In May 1911 the Imperial Cabinet proposed it as a gift for the state visit of the German Crown Prince Wilhelm and Crown Princess Cecilie to St Petersburg — a visit that coincided with the Emperor’s forty-third birthday, after which the couple travelled on to represent Germany at the coronation of George V. Cecilie, a second cousin of Nicholas II through her Russian mother, had deep ties to the Imperial court; the necklace was offered to her at a cost of 2,650 roubles.
It was made by Albert Holmström, who had succeeded his father August as Fabergé’s head jeweller and whose hand lies behind some of the firm’s most important commissions — including the diamond kokoshnik tiara, also linked to Cecilie, that sold at Sotheby’s Geneva in May 2019. The necklace distils the Fabergé creed that a jewel should flatter its wearer through restraint rather than mass.
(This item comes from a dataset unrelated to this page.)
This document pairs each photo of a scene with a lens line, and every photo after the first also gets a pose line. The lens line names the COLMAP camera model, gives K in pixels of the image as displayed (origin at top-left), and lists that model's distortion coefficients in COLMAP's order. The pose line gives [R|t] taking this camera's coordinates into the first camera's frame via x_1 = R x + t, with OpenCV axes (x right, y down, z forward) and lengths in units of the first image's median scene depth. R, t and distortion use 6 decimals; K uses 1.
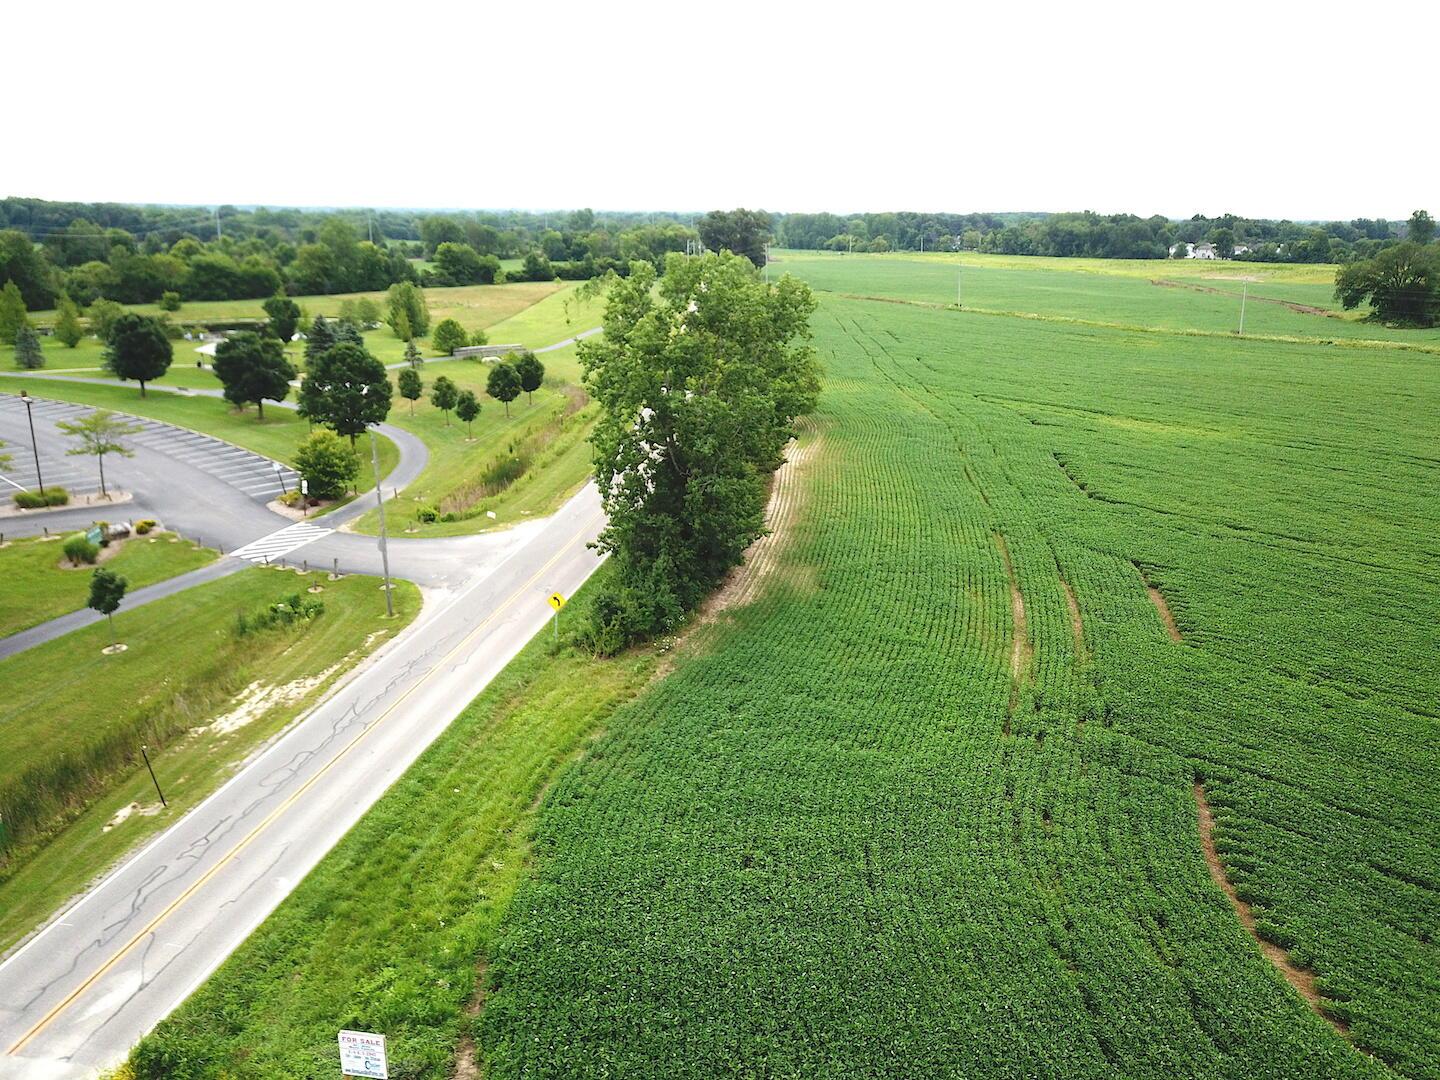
lens RADIAL K [[1110.0, 0, 720.0], [0, 1110.0, 540.0], [0, 0, 1]] dist [-0.003225, 0.009820]
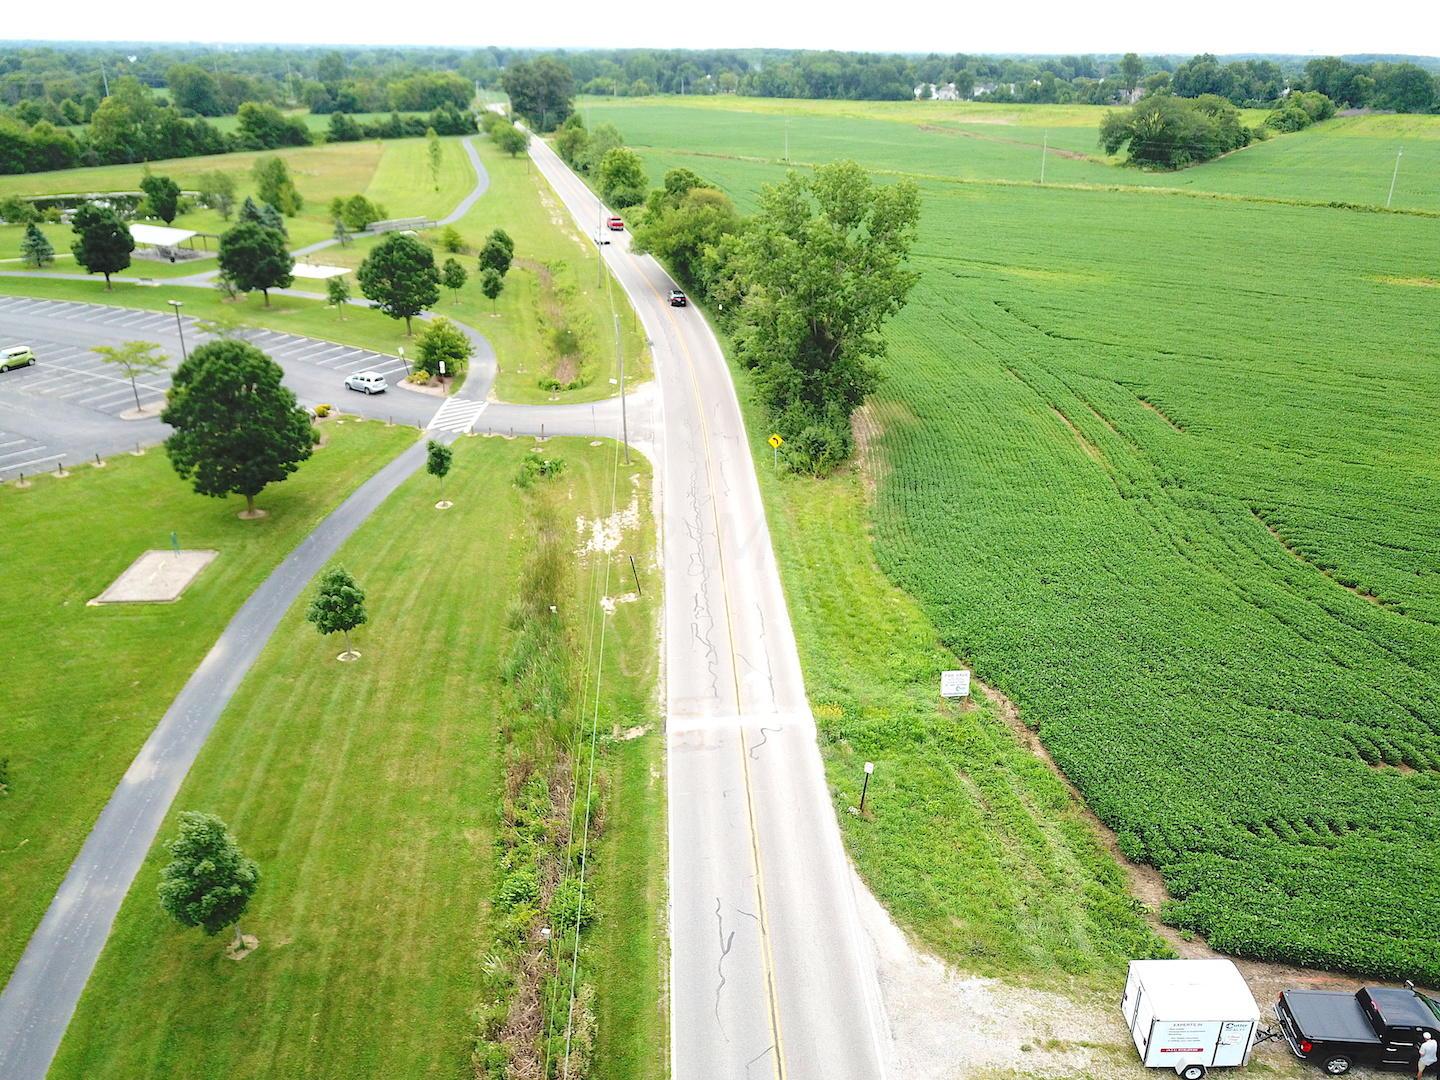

Luminous Siberian aquamarines, long prized for the clarity and cool blue of stones from the Russian mines, sit within surrounds of rose-cut diamonds and the diamond-set laurels the house so often favoured. Even the engineering serves the effect: a deep gallery beneath each aquamarine lifts the stone clear of the neck, allowing light to enter and return from below. Necklaces of this calibre are exceptionally rare, much of the firm’s fine jewellery having been confiscated and broken up after the Revolution — and this one survives with its original fitted Fabergé case, over sixteen inches long and among the largest known.
958 Rose-Cut Diamonds
The necklace carries one further distinction. Two of Albert Holmström’s St Petersburg design books survived the upheaval, recording in watercolour every jewel made between March 1909 and March 1915, each entry annotated with materials, stone counts and exact weights. The page for this necklace, radiating from a central aquamarine, specifies eleven round-cut aquamarines, eleven brilliants and 958 rose-cut diamonds — a degree of documentation that turns a beautiful object into a fully witnessed one, the design drawing now held by Wartski in London standing as its paper twin.

The Wider Sale
Around these headline lots, the inaugural Artistic Luxury sale assembles two centuries of goldsmithing. A gold, silver-gilt and guilloché enamel Fabergé desk clock of circa 1898, once belonging to Empress Marie Feodorovna, mother of Nicholas II, is estimated at $70,000–90,000, while a group of gold boxes from the collection of the American philanthropist Ailsa Mellon Bruce brings a distinguished transatlantic provenance to the room.
Taken together, the sale frames a century of dispersal as a single narrative — and offers, in four small diamond flowers and one aquamarine necklace, the rare chance to acquire objects that outlasted the court, the empire, and the regime that meant to sell them.